To Mick Fagan, this development is "state of the art, what we should be aspiring to for all Travellers " - and so it is for some Travellers, agrees Peelo. But to many, it is a sterile denial of their needs and traditions, with no space for a visiting caravan, no area for economic activity. The result, according to Damien Peelo, is there has been "quite a turnover of people" there.

The solution, say the Travellers groups, is to listen to Travellers - which to settled people sounds suspiciously like handing them an open cheque, with big house and room for a pony and three-month holidays on local authority-provided transient sites down the country. But there are women living on intolerable authorised sites around Dublin city, for whom the very attempt to present an orderly face to the world is a triumph, who would sacrifice a limb just for a decent house in a family group scheme.

It bears repeating that Travellers are not a homogeneous group and the fact is, as David Joyce of the Irish Traveller Movement concedes, there have been successes. " I can think of five group housing schemes of four to 12 houses each and two halting sites which are all working well."
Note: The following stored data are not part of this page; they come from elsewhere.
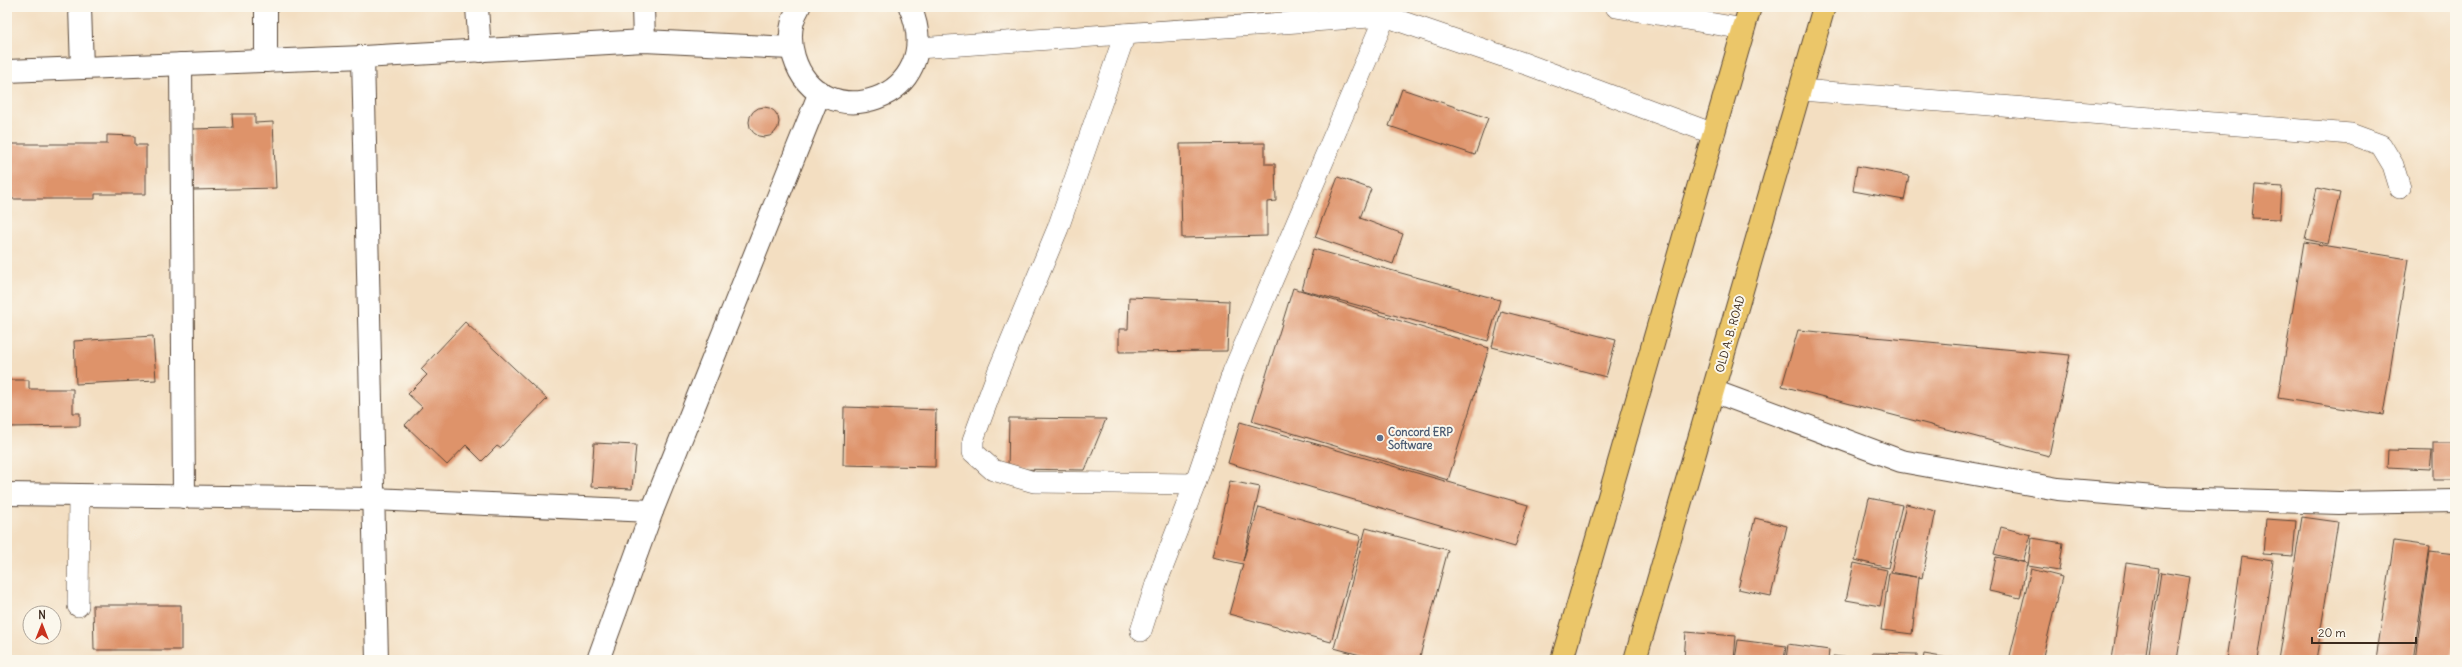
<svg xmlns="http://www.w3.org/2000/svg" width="2462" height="667" font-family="Delius,sans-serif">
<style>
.building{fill:#de936b}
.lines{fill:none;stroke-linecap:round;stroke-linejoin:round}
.lane-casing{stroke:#574536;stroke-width:22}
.street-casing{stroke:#574536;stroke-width:24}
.primary-casing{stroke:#574536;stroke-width:24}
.lane{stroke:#fff;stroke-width:21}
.street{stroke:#fff;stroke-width:22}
.primary{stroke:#ebc669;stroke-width:22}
.service-dot{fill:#5c6f8a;stroke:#fbf7ec;stroke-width:1.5}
.labels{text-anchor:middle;stroke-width:4;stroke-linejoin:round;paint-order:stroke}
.street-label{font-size:11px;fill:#3b2a1e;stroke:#fbf7ec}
.service-label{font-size:11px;font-weight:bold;fill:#4e5e75;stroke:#fbf7ec;text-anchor:start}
</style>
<rect width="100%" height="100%" fill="#fbf7ec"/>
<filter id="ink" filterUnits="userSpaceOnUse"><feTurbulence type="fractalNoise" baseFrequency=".025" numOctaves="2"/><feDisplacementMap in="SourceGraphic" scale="8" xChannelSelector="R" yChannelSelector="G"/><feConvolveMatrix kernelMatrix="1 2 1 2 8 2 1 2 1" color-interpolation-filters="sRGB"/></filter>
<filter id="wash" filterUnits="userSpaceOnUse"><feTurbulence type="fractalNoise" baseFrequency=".012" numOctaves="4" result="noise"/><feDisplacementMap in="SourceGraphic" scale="16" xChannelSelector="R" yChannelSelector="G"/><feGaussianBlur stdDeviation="0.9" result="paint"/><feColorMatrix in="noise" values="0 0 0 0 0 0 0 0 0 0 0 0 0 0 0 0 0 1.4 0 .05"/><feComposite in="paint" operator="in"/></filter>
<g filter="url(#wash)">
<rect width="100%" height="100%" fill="#f3dec1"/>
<g id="blocks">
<g class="building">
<polygon points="1402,89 1488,118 1475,155 1389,126"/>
<circle cx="764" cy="122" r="15"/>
<polygon points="232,114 255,114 255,123 273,122 276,188 193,190 192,129 233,128"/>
<polygon points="107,135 135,136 135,145 146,145 146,194 95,194 95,199 7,199 7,144 107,144"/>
<polygon points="1265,143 1265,164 1275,164 1276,201 1267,202 1267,236 1182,238 1180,144"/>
<polygon points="1857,166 1909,176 1904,200 1853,191"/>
<polygon points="1338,177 1371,189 1360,218 1403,234 1393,264 1315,237"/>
<polygon points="2255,185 2282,187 2280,219 2252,218"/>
<polygon points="2317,188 2340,193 2328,244 2305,239"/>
<polygon points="2304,242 2408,259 2383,415 2278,398"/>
<polygon points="1313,249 1500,300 1488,341 1302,290"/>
<polygon points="1293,288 1489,348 1448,480 1252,421"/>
<polygon points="1129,297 1229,301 1227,351 1119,352 1119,329 1128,329"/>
<polygon points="1501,311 1616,340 1606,377 1492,347"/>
<polygon points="465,322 547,399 500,448 497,446 482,461 466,445 447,465 405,425 422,407 408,394 427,375 421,369"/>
<polygon points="1798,330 2070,355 2049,456 1782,386"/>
<polygon points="153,336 156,380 76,384 74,341"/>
<polygon points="7,380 29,380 29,389 73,389 73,413 80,413 80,426 7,427"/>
<polygon points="844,407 936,410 935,467 843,465"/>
<polygon points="1009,418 1106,419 1085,470 1008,469"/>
<polygon points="1240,422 1528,505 1515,547 1228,463"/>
<polygon points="594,443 636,445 632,489 591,487"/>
<rect x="2433" y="443" width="22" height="37"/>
<polygon points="2388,450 2432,451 2430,469 2387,467"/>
<polygon points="1230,481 1260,487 1243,561 1259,507 1361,536 1331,642 1229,614 1243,564 1212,557"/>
<polygon points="1869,498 1902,505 1888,568 1855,560"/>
<polygon points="1906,504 1936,511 1922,578 1919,577 1912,634 1881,630 1889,573 1916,577 1891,572"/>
<polygon points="2302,517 2338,522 2316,660 2279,660"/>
<polygon points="1755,518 1787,526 1771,596 1738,589"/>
<polygon points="2266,519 2296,521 2293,556 2263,554"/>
<polygon points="2001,527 2031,535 2023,562 1994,554"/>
<polygon points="1366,528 1448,550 1419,660 1379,660 1334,648"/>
<polygon points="2032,538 2063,543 2059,571 2028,566"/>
<polygon points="2394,541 2430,546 2413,660 2376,660"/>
<polygon points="2430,551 2455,554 2455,630 2451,660 2415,660"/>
<polygon points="2242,556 2273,561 2258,660 2227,660"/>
<polygon points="1996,557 2027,563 2020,598 1989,591"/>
<polygon points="1854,563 1887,570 1880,606 1846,600"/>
<polygon points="2126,563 2159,568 2145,660 2112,660"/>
<polygon points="2031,569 2062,577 2042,660 2009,660"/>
<polygon points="2161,572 2190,577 2177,660 2148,660"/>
<polygon points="93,605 181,605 181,650 94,650"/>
<polygon points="1686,632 1736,636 1734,660 1684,660"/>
<polygon points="1738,640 1786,646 1784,660 1735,660"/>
<polygon points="1788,644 1829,650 1828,660 1786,660"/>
<polygon points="1872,653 1917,654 1917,660 1872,660"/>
<polygon points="1924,654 1954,659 1954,660 1923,660"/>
<polygon points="1833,656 1860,659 1860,660 1833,660"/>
</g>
</g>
</g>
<g filter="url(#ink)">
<use href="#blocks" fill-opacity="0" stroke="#574536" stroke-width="1"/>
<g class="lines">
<defs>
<g id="lane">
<polyline points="1616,7 1744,29"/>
<polyline points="1125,34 1058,228 998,372 973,440 973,452 993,470 1034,482 1195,484"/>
<polyline points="918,48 1385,16 1526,64 1714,134"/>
<polyline points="1801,90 2351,134 2381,145 2393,165 2400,188"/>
<polyline points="78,606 79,495"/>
<polyline points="1141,631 1156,584 1195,484 1233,372 1389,7"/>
</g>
<g id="street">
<polyline points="80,7 82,68"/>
<polyline points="477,7 480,51"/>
<polyline points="643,7 644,41"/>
<path d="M799 7C790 22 789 40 794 57 819 140 950 100 910 7"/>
<polyline points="363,57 377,660"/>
<polyline points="266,61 266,7"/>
<polyline points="181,64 184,497"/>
<polyline points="7,71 363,57 644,41 791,48"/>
<polyline points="1713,391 1901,461 2058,489 2166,498 2339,503 2455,501"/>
<polyline points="7,494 372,499 652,511 820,92"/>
<polyline points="598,660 652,511"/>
</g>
<g id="primary">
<polyline points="1562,660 1750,7"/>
<polyline points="1635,660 1824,7"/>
</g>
</defs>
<use href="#lane" class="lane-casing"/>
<use href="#street" class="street-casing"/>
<use href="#primary" class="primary-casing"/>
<use href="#lane" class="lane"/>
<use href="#street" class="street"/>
<use href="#primary" class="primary"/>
</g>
</g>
<circle class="service-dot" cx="1380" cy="438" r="4"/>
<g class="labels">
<g class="street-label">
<text transform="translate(1730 334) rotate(-74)" y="4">OLD A. B. ROAD</text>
</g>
<g class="service-label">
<text x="1388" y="436">Concord ERP<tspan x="1388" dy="13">Software</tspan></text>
</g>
</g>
<rect width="2462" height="667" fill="none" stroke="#fbf7ec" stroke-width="24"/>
<g transform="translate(42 625)"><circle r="19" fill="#fbf7ec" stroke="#aea59a"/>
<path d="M0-3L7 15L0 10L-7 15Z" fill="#c8321e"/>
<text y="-6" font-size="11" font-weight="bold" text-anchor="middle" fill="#3b2a1e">N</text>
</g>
<path d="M2312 637v6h104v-6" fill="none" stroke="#3b2a1e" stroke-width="2"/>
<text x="2318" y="637" font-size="12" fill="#3b2a1e" stroke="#fbf7ec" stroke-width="3" paint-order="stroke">20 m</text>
</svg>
But many suspect that the private ambition of many local authorities is to see off the Traveller tradition. Says one official of caravan-living : "Look, we don't live in Florida and as long as families subject themselves and their children to the damp and condensation of living in caravans in an Irish climate, their health will never improve."

"The problems are more linked to where caravans are placed and the level of health and sanitation provision," says David Joyce. "You could say the same about poor housing 40 years ago but basic standards of housing have been resourced and improved. Why not the same for caravans?"

Yet, all the statistics show that only a tiny percentage of Travellers travel nowadays. There are 2,300 Traveller families living in standard local authority accommodation throughout the State. Is there a point to all this? The stock answer is that many more would travel if they could, if the old haunts had not been closed off, if the settled community didn't harry them wherever they parked.

"The reality, like it or not, is that Travellers travelled," says David Joyce. "They existed. There is a history of moving. But moving has been seen as a poverty-stricken throw-back to the Famine, and came with that stigma. So the attempt always has been to control it. If a Traveller breaks the law, he should be prosecuted. I do have a different attitude to those who out of necessity park in unauthorised areas." But attitudes are hardening.

Ironically, finance is not a problem. David Joyce and Mick Fagan talk like men of good will. The question is whether they share the same language.